Let us commit to a Web 3.0 that designs in “this silver buckshot.” Let us innovate on these assumptions and on the notion that systemic change requires intention as expressed in subtly powerful, mutually enhancing and pervasive actions. Let’s transform the Internet of ME to the Internet of WE (IoWE) and create a culture that:
- Recognizes the power of technology to create a platform for mutually reinforcing relationships with lots of small nudges and default choices based on values.
- Understands that many people have never known community as have the privileged few; that many people don’t have the support of family or community; that many people are struggling to survive in a system that is stacked against them.
- Understands that we are not all starting from the same place; therefore, we need different things.
- Innovates blockchain, decentralized governance and tokenized economic models to foster community and level the playing field.
- Designs software and methods to provide the mutual pathways of intention through daily practice, sharing, crowd building, and civic and social engagement incentives that lead to social good and lasting change.
Let us develop an Internet of WE that is the interconnection of our hearts, minds, and bodies with the online world where our individual intentions lead to collective action.
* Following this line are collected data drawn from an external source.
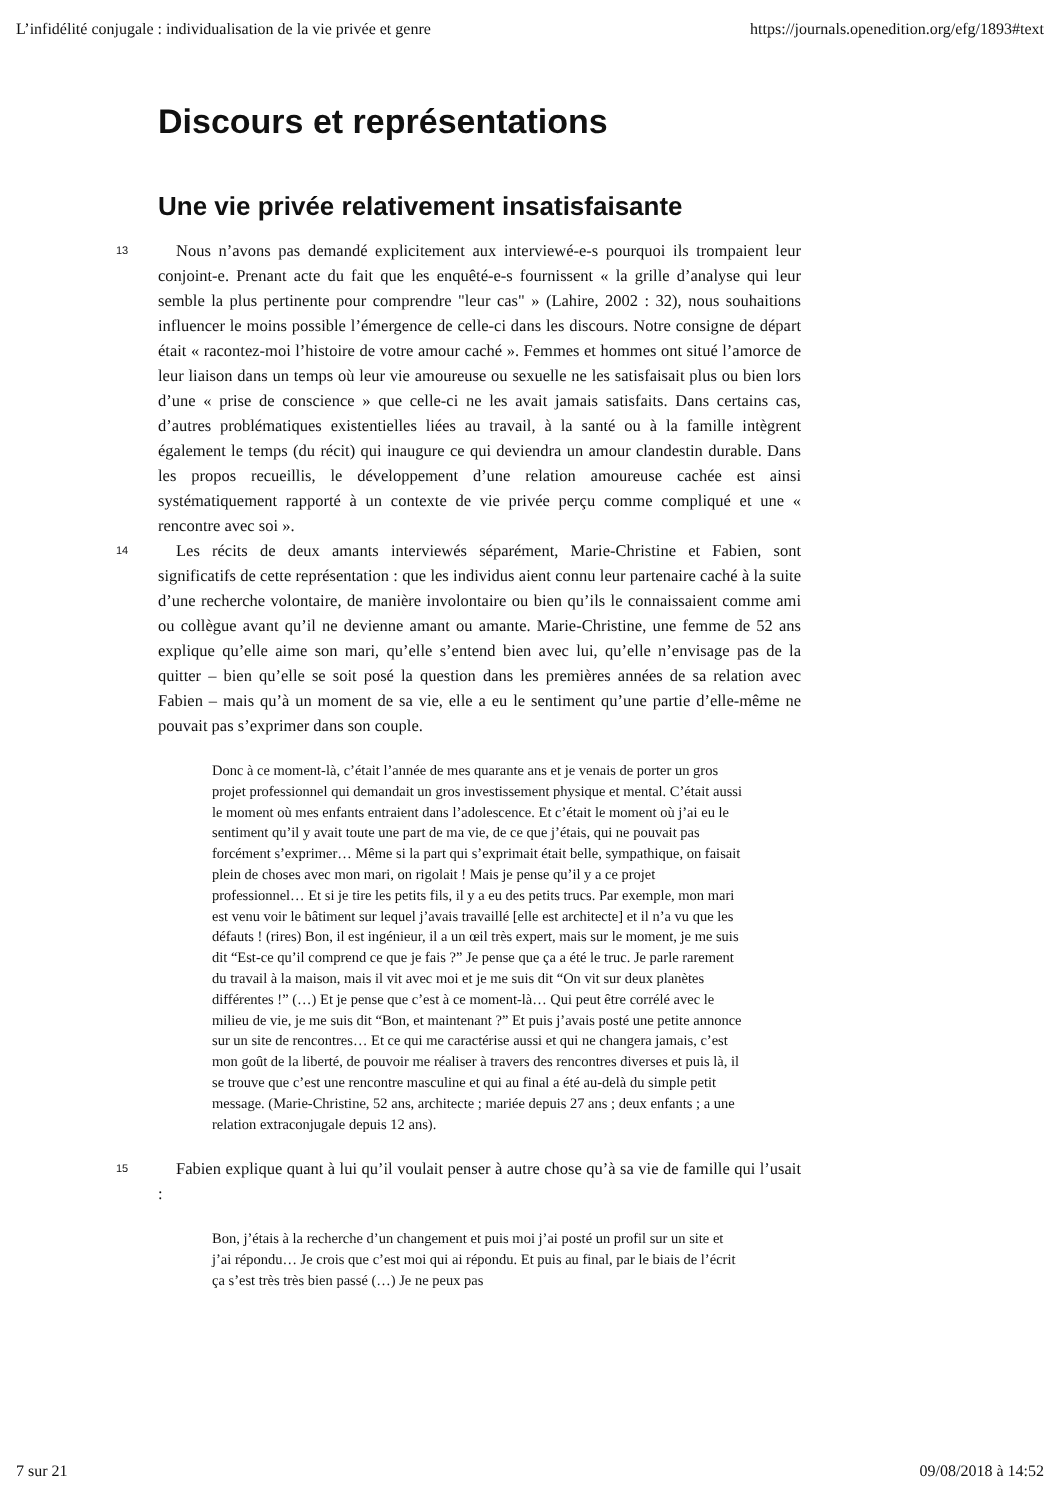L’infidélité conjugale : individualisation de la vie privée et genre https://journals.openedition.org/efg/1893#text
Discours et représentations
Une vie privée relativement insatisfaisante
13 Nous n’avons pas demandé explicitement aux interviewé-e-s pourquoi ils trompaient leur conjoint-e. Prenant acte du fait que les enquêté-e-s fournissent « la grille d’analyse qui leur semble la plus pertinente pour comprendre "leur cas" » (Lahire, 2002 : 32), nous souhaitions influencer le moins possible l’émergence de celle-ci dans les discours. Notre consigne de départ était « racontez-moi l’histoire de votre amour caché ». Femmes et hommes ont situé l’amorce de leur liaison dans un temps où leur vie amoureuse ou sexuelle ne les satisfaisait plus ou bien lors d’une « prise de conscience » que celle-ci ne les avait jamais satisfaits. Dans certains cas, d’autres problématiques existentielles liées au travail, à la santé ou à la famille intègrent également le temps (du récit) qui inaugure ce qui deviendra un amour clandestin durable. Dans les propos recueillis, le développement d’une relation amoureuse cachée est ainsi systématiquement rapporté à un contexte de vie privée perçu comme compliqué et une « rencontre avec soi ».
14 Les récits de deux amants interviewés séparément, Marie-Christine et Fabien, sont significatifs de cette représentation : que les individus aient connu leur partenaire caché à la suite d’une recherche volontaire, de manière involontaire ou bien qu’ils le connaissaient comme ami ou collègue avant qu’il ne devienne amant ou amante. Marie-Christine, une femme de 52 ans explique qu’elle aime son mari, qu’elle s’entend bien avec lui, qu’elle n’envisage pas de la quitter – bien qu’elle se soit posé la question dans les premières années de sa relation avec Fabien – mais qu’à un moment de sa vie, elle a eu le sentiment qu’une partie d’elle-même ne pouvait pas s’exprimer dans son couple.
Donc à ce moment-là, c’était l’année de mes quarante ans et je venais de porter un gros projet professionnel qui demandait un gros investissement physique et mental. C’était aussi le moment où mes enfants entraient dans l’adolescence. Et c’était le moment où j’ai eu le sentiment qu’il y avait toute une part de ma vie, de ce que j’étais, qui ne pouvait pas forcément s’exprimer… Même si la part qui s’exprimait était belle, sympathique, on faisait plein de choses avec mon mari, on rigolait ! Mais je pense qu’il y a ce projet professionnel… Et si je tire les petits fils, il y a eu des petits trucs. Par exemple, mon mari est venu voir le bâtiment sur lequel j’avais travaillé [elle est architecte] et il n’a vu que les défauts ! (rires) Bon, il est ingénieur, il a un œil très expert, mais sur le moment, je me suis dit “Est-ce qu’il comprend ce que je fais ?” Je pense que ça a été le truc. Je parle rarement du travail à la maison, mais il vit avec moi et je me suis dit “On vit sur deux planètes différentes !” (…) Et je pense que c’est à ce moment-là… Qui peut être corrélé avec le milieu de vie, je me suis dit “Bon, et maintenant ?” Et puis j’avais posté une petite annonce sur un site de rencontres… Et ce qui me caractérise aussi et qui ne changera jamais, c’est mon goût de la liberté, de pouvoir me réaliser à travers des rencontres diverses et puis là, il se trouve que c’est une rencontre masculine et qui au final a été au-delà du simple petit message. (Marie-Christine, 52 ans, architecte ; mariée depuis 27 ans ; deux enfants ; a une relation extraconjugale depuis 12 ans).
15 Fabien explique quant à lui qu’il voulait penser à autre chose qu’à sa vie de famille qui l’usait :
Bon, j’étais à la recherche d’un changement et puis moi j’ai posté un profil sur un site et j’ai répondu… Je crois que c’est moi qui ai répondu. Et puis au final, par le biais de l’écrit ça s’est très très bien passé (…) Je ne peux pas
7 sur 21 09/08/2018 à 14:52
An Internet of WE that leads to collaboration with the:
- Dazzling voice of Oprah — in her fight against harassment and gender inequality, #TimesUp.
- Youthful voices of the students from Parkland — #MarchForOurLives.
- Spirited voice of Marianne Williamson, who recently tweeted, “As we let our own light shine, we unconsciously give other people permission to do the same.”
- Courageous voices of the #MeToo women who dare to tell their stories.
- And the well-intentioned voices of People of Color in their pursuit of equality and racial justice in #BlackLivesMatter.
It is, I believe, the wisdom of these people that if we harness the intention of social change the universe will conspire to help us. This is a call to action to design mutuality and equity into the innovations of tomorrow, where people come together to take care of one another and, in doing that, take care of themselves.
Intention that says we are responsible for each other and will create pathways of possibility that support our human right to thrive.